Information supplied
────────────────────────────────────────
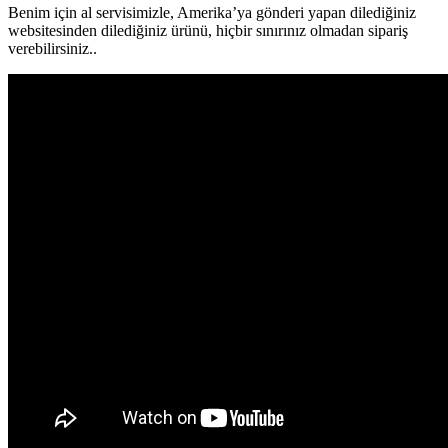
Benim için al servisimizle, Amerika’ya gönderi yapan dilediğiniz
websitesinden dilediğiniz ürünü, hiçbir sınırınız olmadan sipariş
verebilirsiniz..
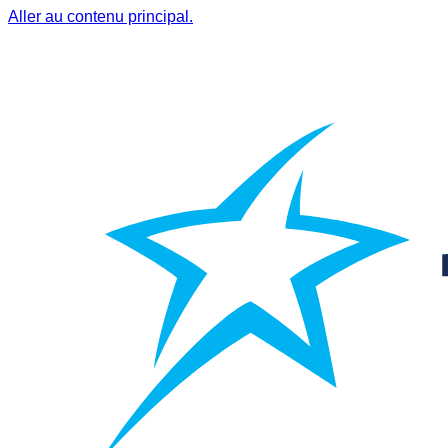
Aller au contenu principal.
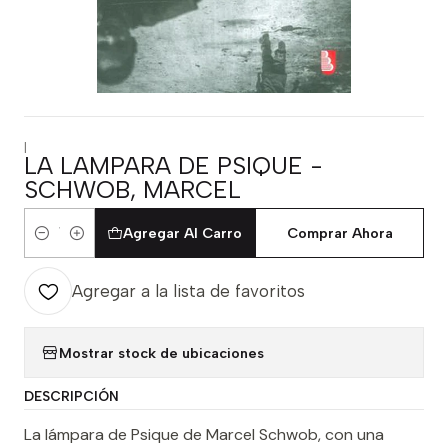
|
LA LAMPARA DE PSIQUE -
SCHWOB, MARCEL
Agregar Al Carro
Comprar Ahora
Cantidad
Agregar a la lista de favoritos
Mostrar stock de ubicaciones
DESCRIPCIÓN
La lámpara de Psique de Marcel Schwob, con una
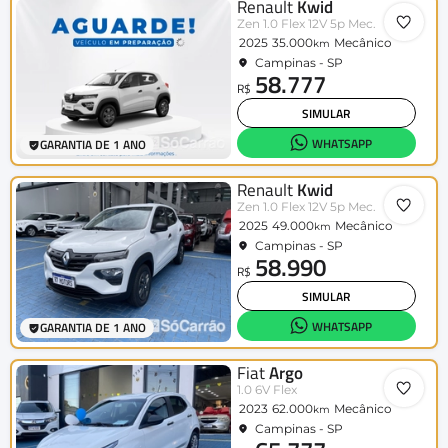
Renault
Kwid
Zen 1.0 Flex 12V 5p Mec.
2025
35.000
Mecânico
km
Campinas - SP
58.777
R$
SIMULAR
WHATSAPP
GARANTIA DE 1 ANO
Renault
Kwid
Zen 1.0 Flex 12V 5p Mec.
2025
49.000
Mecânico
km
Campinas - SP
58.990
R$
SIMULAR
WHATSAPP
GARANTIA DE 1 ANO
Fiat
Argo
1.0 6V Flex
2023
62.000
Mecânico
km
Campinas - SP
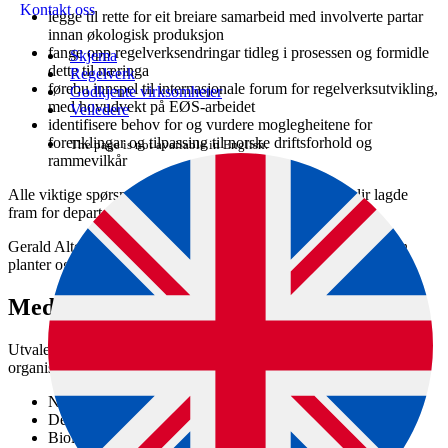
Kontakt oss
legge til rette for eit breiare samarbeid med involverte partar
innan økologisk produksjon
fange opp regelverksendringar tidleg i prosessen og formidle
Skjema
dette til næringa
Regelverk
førebu innspel til internasjonale forum for regelverksutvikling,
Godkjente virksomheter
med hovudvekt på EØS-arbeidet
Veiledere
identifisere behov for og vurdere moglegheitene for
forenklingar og tilpassing til norske driftsforhold og
The page is not available in English.
rammevilkår
Alle viktige spørsmål knytte til dei to siste kulepunkta blir lagde
fram for departementet for avklaring.
Gerald Altena frå Debio er leiar for utvalet. Mattilsynet, seksjon
planter og innsatsvarer, er sekretariat for utvalet.
Medlemmar
Utvalet er breitt samansett og har medlemmar frå følgande
organisasjonar og institusjonar:
NORSØK (Norsk senter for økologisk landbruk)
Debio
Biologisk-dynamisk Forening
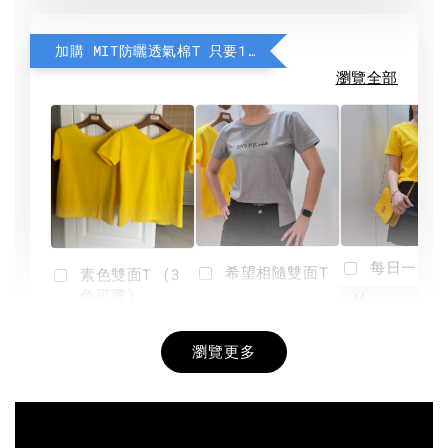
加購 MIT防曬透氣棉T 只要190元
瀏覽全部
每日一笑雙
希望相隨雙面T
素色雙面T (3
色可選)
-
NT$ 190
瀏覽更多
NT$ 450
-
+
-
+
NT$ 190
NT$ 190
NT$ 450
NT$ 450
加入購物車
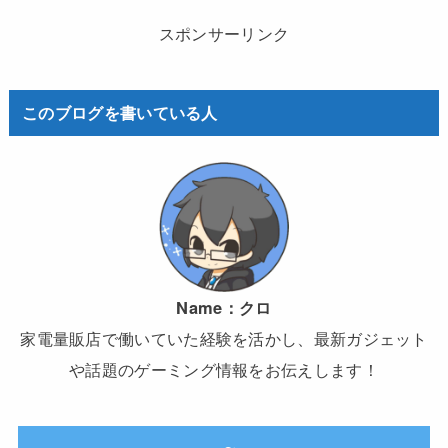
スポンサーリンク
このブログを書いている人
Name：
クロ
家電量販店で働いていた経験を活かし、最新ガジェット
や話題のゲーミング情報をお伝えします！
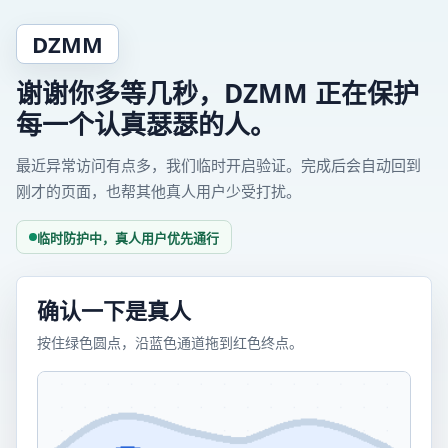
DZMM
谢谢你多等几秒，DZMM 正在保护
每一个认真瑟瑟的人。
最近异常访问有点多，我们临时开启验证。完成后会自动回到
刚才的页面，也帮其他真人用户少受打扰。
临时防护中，真人用户优先通行
确认一下是真人
按住绿色圆点，沿蓝色通道拖到红色终点。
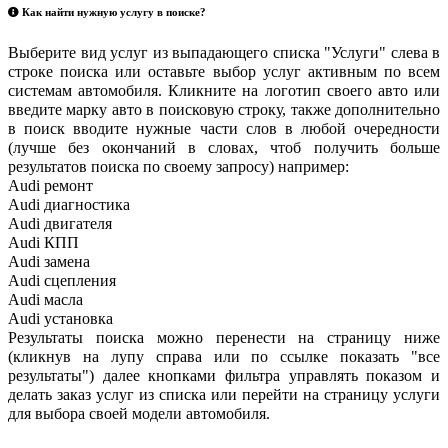
Как найти нужную услугу в поиске
?
Выберите вид услуг из выпадающего списка "Услуги" слева в
строке поиска или оставьте выбор услуг активным по всем
системам автомобиля. Кликните на логотип своего авто или
введите марку авто в поисковую строку, также дополнительно
в поиск вводите нужные части слов в любой очередности
(лучше без окончаний в словах, чтоб получить больше
результатов поиска по своему запросу) например:
Audi ремонт
Audi
диагностика
Audi
двигателя
Audi
КПП
Audi
замена
Audi
сцепления
Audi
масла
Audi
установка
Результаты поиска можно перенести на страницу ниже
(кликнув на лупу справа или по ссылке показать "все
результаты") далее кнопками фильтра управлять показом и
делать заказ услуг из списка или перейти на страницу услуги
для выбора своей модели автомобиля.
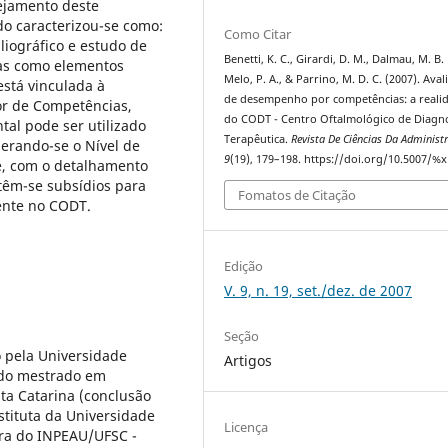
ejamento deste
o caracterizou-se como:
Como Citar
bliográfico e estudo de
Benetti, K. C., Girardi, D. M., Dalmau, M. B. 
oas como elementos
Melo, P. A., & Parrino, M. D. C. (2007). Aval
stá vinculada à
de desempenho por competências: a reali
or de Competências,
do CODT - Centro Oftalmológico de Diagn
al pode ser utilizado
Terapêutica.
Revista De Ciências Da Administ
erando-se o Nível de
9
(19), 179–198. https://doi.org/10.5007/%x
e, com o detalhamento
 têm-se subsídios para
Fomatos de Citação
ente no CODT.
Edição
V. 9, n. 19, set./dez. de 2007
Seção
 pela Universidade
Artigos
e do mestrado em
ta Catarina (conclusão
stituta da Universidade
Licença
ora do INPEAU/UFSC -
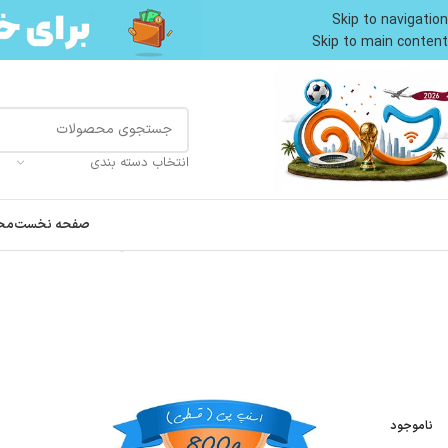
Skip to navigation
Skip to main content
انتخاب دسته بندی
صفحه نخست
مح
خانه
غذای تر گربه
کنسرو گربه
کنسرو گربه شایر طعم مرغ مدل پته وزن 800 گرم Shayer Pate Cat Food
ناموجود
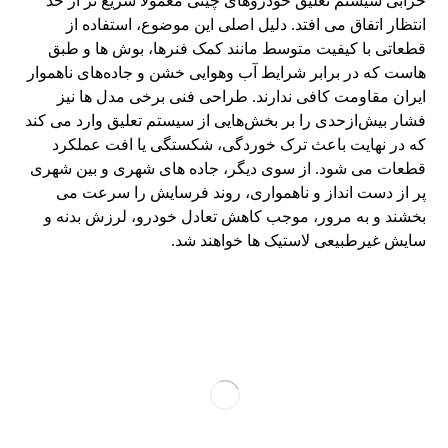
خرابی سیستم تعلیق خودروهای چینی معمولاً سریع تر از حد
انتظار اتفاق می افتد. دلیل اصلی این موضوع، استفاده از
قطعاتی با کیفیت متوسط مانند کمک فنرها، بوش ها و طبق
هاست که در برابر شرایط آب و‌هوایی خشن و جاده‌های ناهموار
ایران مقاومت کافی ندارند. طراحی فنی برخی مدل ها نیز
فشار بیش‌ازحدی را بر بخش‌هایی از سیستم تعلیق وارد می کند
که در نهایت باعث ترک خوردگی، شکستگی یا افت عملکرد
قطعات می شود. از سوی دیگر، جاده های شهری و بین شهری
پر از دست انداز و ناهمواری، روند فرسایش را سرعت می
بخشند و به مرور، موجب کاهش تعادل خودرو، لرزش بدنه و
سایش غیرطبیعی لاستیک ها خواهند شد.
────────────────────────────────────────
Activity
Copy out, unchanged, the lines of the listing from the one containing "خرابی سیستم تعلیق" through the last line of the listing, including both ends.

Result of the task
خرابی سیستم تعلیق خودروهای چینی معمولاً سریع تر از حد
انتظار اتفاق می افتد. دلیل اصلی این موضوع، استفاده از
قطعاتی با کیفیت متوسط مانند کمک فنرها، بوش ها و طبق
هاست که در برابر شرایط آب و‌هوایی خشن و جاده‌های ناهموار
ایران مقاومت کافی ندارند. طراحی فنی برخی مدل ها نیز
فشار بیش‌ازحدی را بر بخش‌هایی از سیستم تعلیق وارد می کند
که در نهایت باعث ترک خوردگی، شکستگی یا افت عملکرد
قطعات می شود. از سوی دیگر، جاده های شهری و بین شهری
پر از دست انداز و ناهمواری، روند فرسایش را سرعت می
بخشند و به مرور، موجب کاهش تعادل خودرو، لرزش بدنه و
سایش غیرطبیعی لاستیک ها خواهند شد.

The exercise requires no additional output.